What Does A Web Developer Do?
Web designers and developers (WDD) are the creative individuals behind the layouts and designs of websites and Web pages. The digital destinations these designers create can be as simple as a one-page personal resume or as media-rich as an online magazine or e-commerce emporium.
Businesses and individuals rely on compelling Web design to do everything from communicate a message to entertain or sell products and services. Web designers help their clients achieve these goals using an array of design tools and visual messaging techniques. In addition to visual art fundamentals such as color and form, Web designers work with the end-user in mind to incorporate interactive media features such as video and animation, e-commerce payment systems, advertising and more.
Web design as a discipline brings together creative vision and technical skills. Designers possess an eye for effective online presentation as well as the programming ability to execute the design. A basic understanding of marketing principles such as branding and merchandising helps Web designers establish themselves as digital marketing design experts.
Web Development & Design Degrees and Training
Web Development Degrees and Training Table of Contents
There are many options available when it comes to web designer education. Several universities and colleges now offer a Bachelor's Degree in Web Design and Development. This degree comes in a number of variations, such as:
- Web Design and Multimedia
- Web Design and Interactive Media
- Web Development and Rich Media
- Web Development and Digital Media
Some WDDs start with a bachelor's degree in graphic design, visual communications, or another related field, and then pick up more technical education either through a second degree program, or via separate courses offered by technical schools or colleges. Outside of university or college programs, there are courses dedicated to many of the specific tools and programming languages used in Web development and design. These courses come in many different formats, like the following:
- Instructor-led classroom training, from technical schools as well as colleges/universities.
- Instructor-led online classes, which take place in real-time.
- Self-paced online training, which often uses streaming video courseware.
- Self-paced packaged training kits, with both software and book-form content.
The following is a breakdown of the most common tools and programming languages a WDD will want to look at when building an overall training strategy.
As the visual and structural complexity of websites continues to advance, so has the selection of tools web developers use to create them. The following is a breakdown of some of the prominent tool sets a prospective web designer should potentially have in their repertoire.
HTML (Hypertext Markup Language) is the gold standard when it comes to how webpages are displayed. Essentially, HTML is a group of symbols, tags or codes put in a document or file to display within a browser or on a webpage. The World Wide Web Consortium (W3C), an international group of tech and internet professionals dedicated to long-term Internet development, has defined HTML as the universal language for Internet publishing and applications.

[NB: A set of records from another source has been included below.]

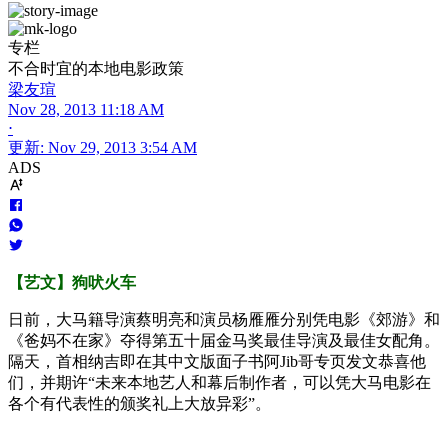
专栏
不合时宜的本地电影政策
梁友瑄
Nov 28, 2013 11:18 AM
⋅
更新
:
Nov 29, 2013 3:54 AM
ADS
【艺文】狗吠火车
日前，大马籍导演蔡明亮和演员杨雁雁分别凭电影《郊游》和
《爸妈不在家》夺得第五十届金马奖最佳导演及最佳女配角。
隔天，首相纳吉即在其中文版面子书阿Jib哥专页发文恭喜他
们，并期许“未来本地艺人和幕后制作者，可以凭大马电影在
各个有代表性的颁奖礼上大放异彩”。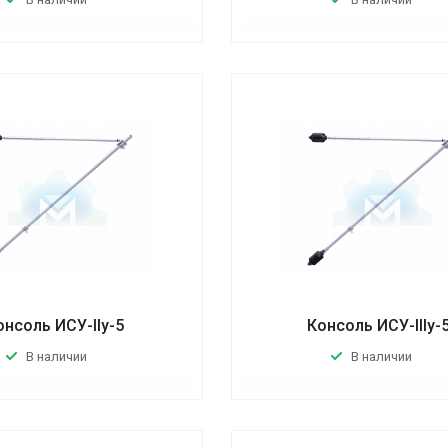
онсоль ИСУ-IIу-5
Консоль ИСУ-IIIу-
В наличии
В наличии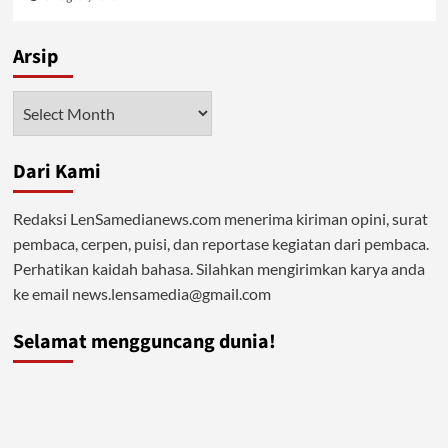
Arsip
Arsip
Dari Kami
Redaksi LenSamedianews.com menerima kiriman opini, surat
pembaca, cerpen, puisi, dan reportase kegiatan dari pembaca.
Perhatikan kaidah bahasa. Silahkan mengirimkan karya anda
ke email news.lensamedia@gmail.com
Selamat mengguncang dunia!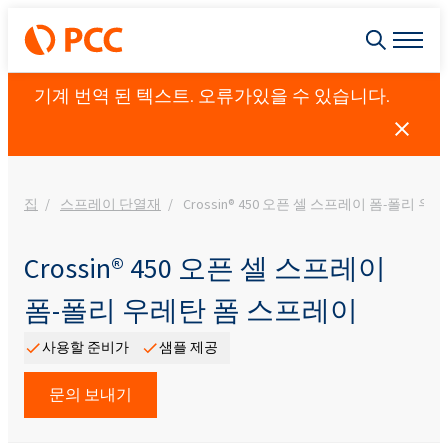
기계 번역 된 텍스트. 오류가있을 수 있습니다.
집
스프레이 단열재
Crossin® 450 오픈 셀 스프레이 폼-폴리 
Crossin® 450 오픈 셀 스프레이
폼-폴리 우레탄 폼 스프레이
사용할 준비가
샘플 제공
문의 보내기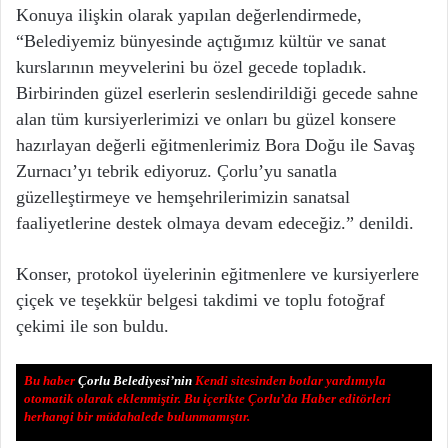
Konuya ilişkin olarak yapılan değerlendirmede,
“Belediyemiz bünyesinde açtığımız kültür ve sanat
kurslarının meyvelerini bu özel gecede topladık.
Birbirinden güzel eserlerin seslendirildiği gecede sahne
alan tüm kursiyerlerimizi ve onları bu güzel konsere
hazırlayan değerli eğitmenlerimiz Bora Doğu ile Savaş
Zurnacı’yı tebrik ediyoruz. Çorlu’yu sanatla
güzelleştirmeye ve hemşehrilerimizin sanatsal
faaliyetlerine destek olmaya devam edeceğiz.” denildi.
Konser, protokol üyelerinin eğitmenlere ve kursiyerlere
çiçek ve teşekkür belgesi takdimi ve toplu fotoğraf
çekimi ile son buldu.
Bu haber
Çorlu Belediyesi’nin
Kendi sitesinden botlar yardımıyla
otomatik olarak eklenmiştir. Bu içerikte Çorlu’da Haber editörleri
herhangi bir müdahalede bulunmamıştır.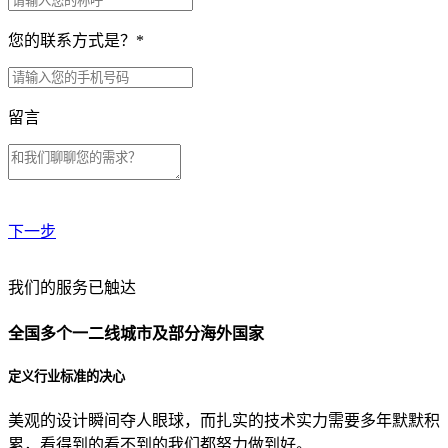
您的联系方式是？
*
留言
下一步
贵公司预算范围是？
我们的服务已触达
全国多个一二线城市及部分海外国家
贵公司的团队规模是？
定义行业标准的决心
美观的设计瞬间夺人眼球，而扎实的技术实力需要多年默默积
目前主要的营销渠道是？
累，看得到的看不到的我们都努力做到好。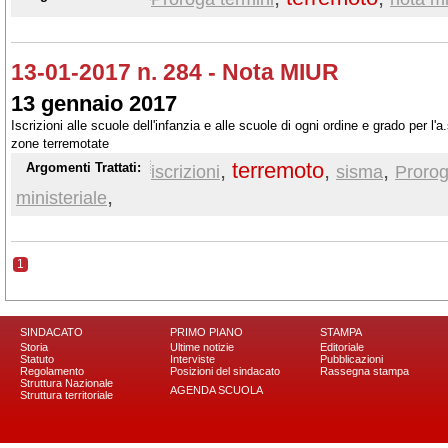
13-01-2017 n. 284 - Nota MIUR
13 gennaio 2017
Iscrizioni alle scuole dell'infanzia e alle scuole di ogni ordine e grado per l'
zone terremotate
,
terremoto
,
,
Argomenti Trattati:
iscrizioni
sisma
Prorog
,
ministeriale
1
SINDACATO
PRIMO PIANO
STAMPA
Storia
Ultime notizie
Editoriale
Statuto
Interviste
Pubblicazioni
Regolamento
Posizioni del sindacato
Rassegna stampa
Struttura Nazionale
AGENDA SCUOLA
Struttura territoriale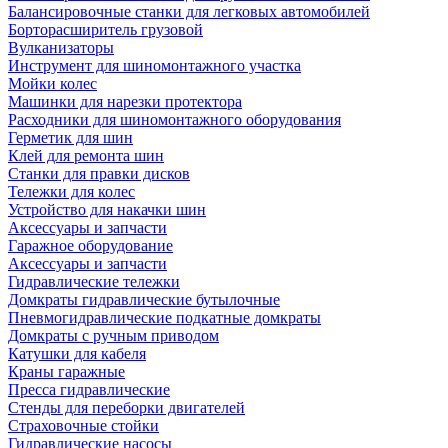
Балансировочные станки для легковых автомобилей
Борторасширитель грузовой
Вулканизаторы
Инструмент для шиномонтажного участка
Мойки колес
Машинки для нарезки протектора
Расходники для шиномонтажного оборудования
Герметик для шин
Клей для ремонта шин
Станки для правки дисков
Тележки для колес
Устройство для накачки шин
Аксессуары и запчасти
Гаражное оборудование
Аксессуары и запчасти
Гидравлические тележки
Домкраты гидравлические бутылочные
Пневмогидравлические подкатные домкраты
Домкраты с ручным приводом
Катушки для кабеля
Краны гаражные
Пресса гидравлические
Стенды для переборки двигателей
Страховочные стойки
Гидравлические насосы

The current version, HTML5, contains refinements which make it easier to incorporate rich media (video, animation, sound) in webpages without the use of a proprietary plugin such as Flash, which is not supported on Apple's popular iPad or iPhone devices.

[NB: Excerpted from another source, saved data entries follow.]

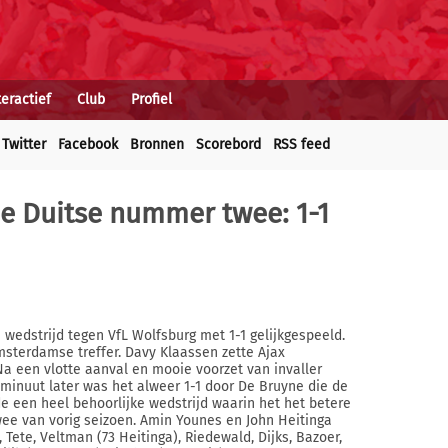
teractief
Club
Profiel
Twitter
Facebook
Bronnen
Scorebord
RSS feed
de Duitse nummer twee: 1-1
 wedstrijd tegen VfL Wolfsburg met 1-1 gelijkgespeeld.
sterdamse treffer. Davy Klaassen zette Ajax
a een vlotte aanval en mooie voorzet van invaller
minuut later was het alweer 1-1 door De Bruyne die de
e een heel behoorlijke wedstrijd waarin het het betere
ee van vorig seizoen. Amin Younes en John Heitinga
Tete, Veltman (73 Heitinga), Riedewald, Dijks, Bazoer,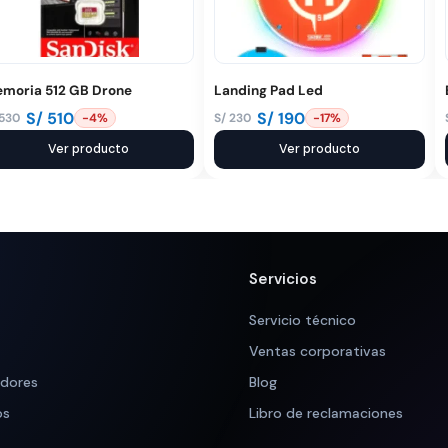
moria 512 GB Drone
Landing Pad Led
S/
510
S/
190
530
S/
230
-4%
-17%
El
El
ecio
ecio
Ver producto
precio
precio
Ver producto
iginal
tual
original
actual
a:
:
era:
es:
 530.
 510.
S/ 230.
S/ 190.
Servicios
Servicio técnico
Ventas corporativas
adores
Blog
os
Libro de reclamaciones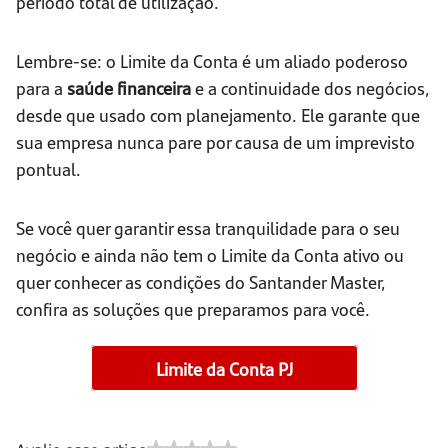
período total de utilização.
Lembre-se: o Limite da Conta é um aliado poderoso
para a
saúde financeira
e a continuidade dos negócios,
desde que usado com planejamento. Ele garante que
sua empresa nunca pare por causa de um imprevisto
pontual.
Se você quer garantir essa tranquilidade para o seu
negócio e ainda não tem o Limite da Conta ativo ou
quer conhecer as condições do Santander Master,
confira as soluções que preparamos para você.
Limite da Conta PJ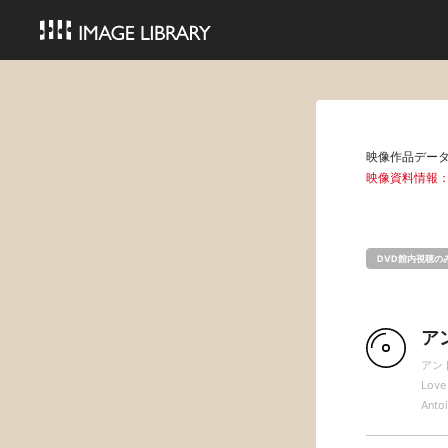
映像作品デー
映像資料情報
DVD館内視聴の
ア
アン
Love 
Antoi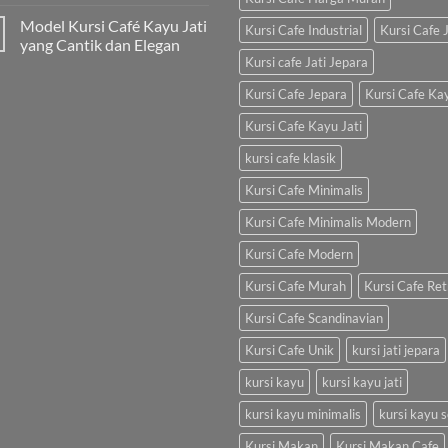
Model Kursi Café Kayu Jati
Kursi Cafe Industrial
Kursi Cafe J
yang Cantik dan Elegan
Kursi cafe Jati Jepara
Kursi Cafe Jepara
Kursi Cafe Ka
Kursi Cafe Kayu Jati
kursi cafe klasik
Kursi Cafe Minimalis
Kursi Cafe Minimalis Modern
Kursi Cafe Modern
Kursi Cafe Murah
Kursi Cafe Ret
Kursi Cafe Scandinavian
Kursi Cafe Unik
kursi jati jepara
kursi kayu
kursi kayu jati
kursi kayu minimalis
kursi kayu s
Kursi Makan
Kursi Makan Cafe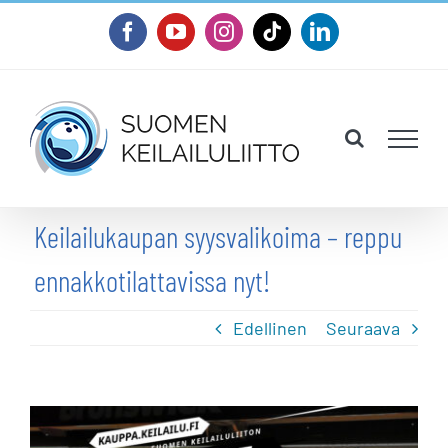
Skip
Facebook
YouTube
Instagram
Tiktok
LinkedIn
to
content
Keilailukaupan syysvalikoima – reppu
ennakkotilattavissa nyt!
Edellinen
Seuraava
Katso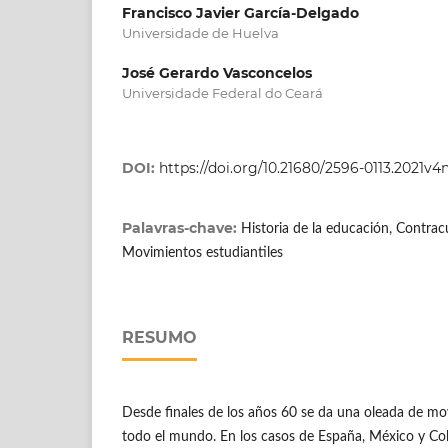
Francisco Javier García-Delgado
Universidade de Huelva
José Gerardo Vasconcelos
Universidade Federal do Ceará
DOI:
https://doi.org/10.21680/2596-0113.2021v
Palavras-chave:
Historia de la educación, Contrac
Movimientos estudiantiles
RESUMO
Desde finales de los años 60 se da una oleada de mo
todo el mundo. En los casos de España, México y C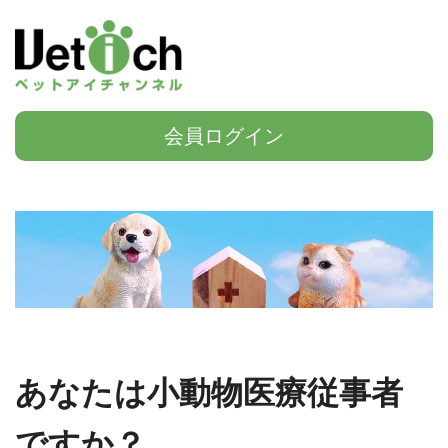
会員ログイン
あなたは小動物医療従事者
ですか？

Users will find a variety of options when seeking out HTML courses. Online tutorials, local libraries, continuing education groups and private consultants all can provide basic-level HTML training. Learners might walk away from this kind of training with a working knowledge of simple HTML functions and tags.

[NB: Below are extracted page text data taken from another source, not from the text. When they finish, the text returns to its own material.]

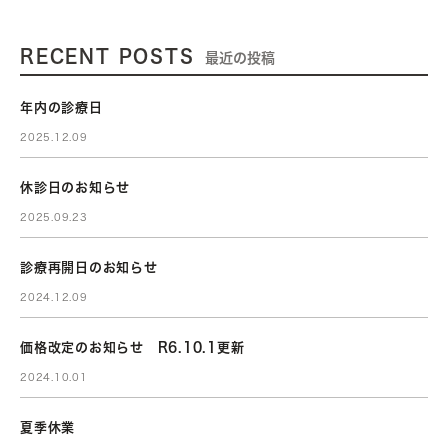
RECENT POSTS
最近の投稿
年内の診療日
2025.12.09
休診日のお知らせ
2025.09.23
診療再開日のお知らせ
2024.12.09
価格改定のお知らせ R6.10.1更新
2024.10.01
夏季休業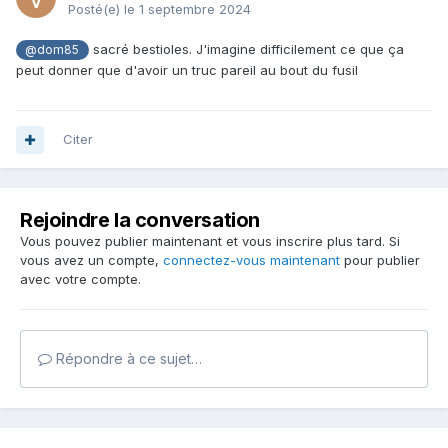
Posté(e)
le 1 septembre 2024
sacré bestioles. J'imagine difficilement ce que ça
@dom85
peut donner que d'avoir un truc pareil au bout du fusil
Citer
Rejoindre la conversation
Vous pouvez publier maintenant et vous inscrire plus tard. Si
vous avez un compte,
connectez-vous maintenant
pour publier
avec votre compte.
Répondre à ce sujet…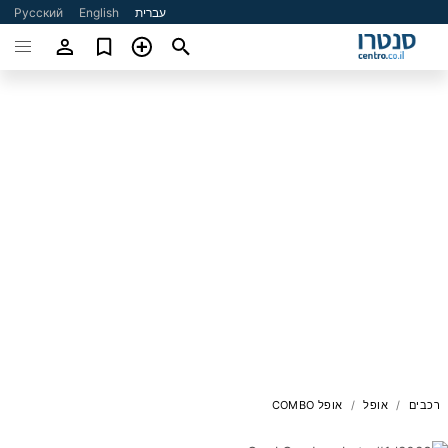
עברית
English
Русский
רכבים
אופל
אופל COMBO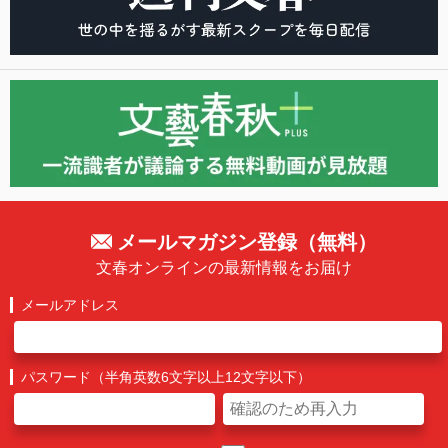
メールマガジン登録（無料）
文春オンラインの最新情報をお届け
メールアドレス
パスワード（半角英数6文字以上12文字以下）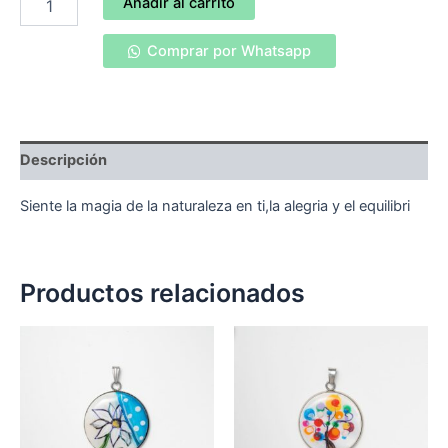
Añadir al carrito
en
atardecer
Comprar por Whatsapp
rosa,
Siente
la
magia
de
la
Descripción
naturaleza
en
Siente la magia de la naturaleza en ti,la alegria y el equilibri
ti,la
alegria
y
el
Productos relacionados
equilibrio
cantidad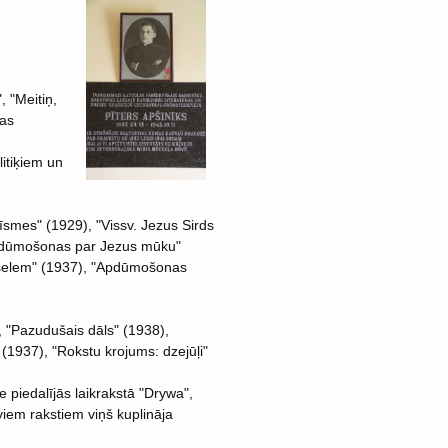
, "Meitiņ,
das
litiķiem un
īsmes" (1929), "Vissv. Jezus Sirds
Apdūmošonas par Jezus mūku"
vēselem" (1937), "Apdūmošonas
, "Pazudušais dāls" (1938),
 (1937), "Rokstu krojums: dzejūļi"
 piedalījās laikrakstā "Drywa",
iem rakstiem viņš kuplināja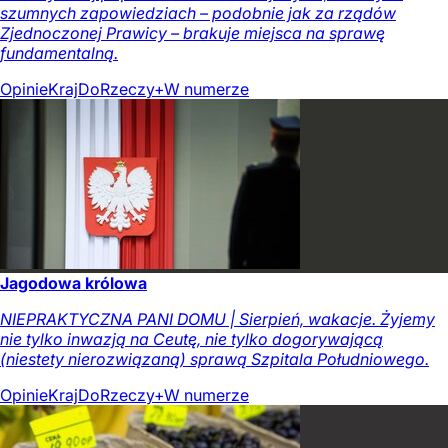
szumnych zapowiedziach – podobnie jak za rządów
Zjednoczonej Prawicy – brakuje miejsca na sprawę
fundamentalną.
Opinie
Kraj
DoRzeczy+
W numerze
Jagodowa królowa
NIEPRAKTYCZNA PANI DOMU | Sierpień, wakacje. Żyjemy
nie tylko inwazją na Ceutę, nie tylko dogorywającą
(niestety nierozwiązaną) sprawą Szpitala Południowego.
Opinie
Kraj
DoRzeczy+
W numerze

More advanced training options include college-level courses often offered through computer science programs or Web design programs. These programs also often cover FTP and other functions such as PHP and CSS (Cascading Style Sheets). Some programs are endorsed by the W3C, and students in these HTML courses can be assured the training they receive is up to international standard.
Adobe Creative Cloud, formerly known as Adobe Creative Suite, is a configurable set of applications offered as a Software as a Service (SaaS) subscription-based bundle. Several Creative Cloud applications are widely-used mainstays of Internet programming and content creation, including the following products:
- Flash Professional
- Edge Animate and Code
Designers and graphic artists often use Creative Cloud on a daily basis to complete the following projects:
- Web page design
- Online and print advertisements
- Online and print newspapers
- Quarterly reports
- Book jackets
- Promotional materials
Literally thousands of programming languages have been developed over the last 15-20 years, and many of them can play a part in Web development. Here are some of the more popular programming and scripting languages that WDDs may want to consider as part of an enhanced training regimen:
- Ruby on Rails
Web Designer Pay and Outlook
WDDs are in the higher opportunity technology fields, according to U.S. Bureau of Labor Statistics forecasts. The increased demand for employees with these skills is is a direct result of the growth of Internet-capable mobile devices, as well as e-commerce, and online advertising. The BLS webpage for Web Developers states that "online purchasing is expected to grow faster than the overall retail industry."
The BLS salary figures for the job category "Web Developers" (which encompasses the Web designer job function) are impressive.
WDDs can find job opportunities in a number of industries including Internet service providers, Internet consulting firms, and specialized Web design companies. Advertising firms and graphic design shops also hire WDDs. An increasing number of large enterprises maintain a staff of in-house designers. Finally, WDDs with experience and strong portfolios can establish careers as independent contractors, providing creative services to businesses or individual clients.
Job growth figures for web designers are as follows:
|Job Title||Projected 2012-2022 Growth|
|Web Developers - U.S.||20%|
Web Design Certifications
In addition to university and college education, or technical school degrees, WDDs can achieve greater industry recognition by achieving one or more technology certifications. IT certification programs are offered by product vendors and vendor-neutral industry associations, and generally require a candidate to pass one or more certification exams in order to be accredited.
The value of certifications has repeatedly been validated by salary studies, employer surveys, and technology worker feedback. Earning a tech certification can help to increase a WDD's chances of getting a job, and can also have an impact on overall earning potential once hired.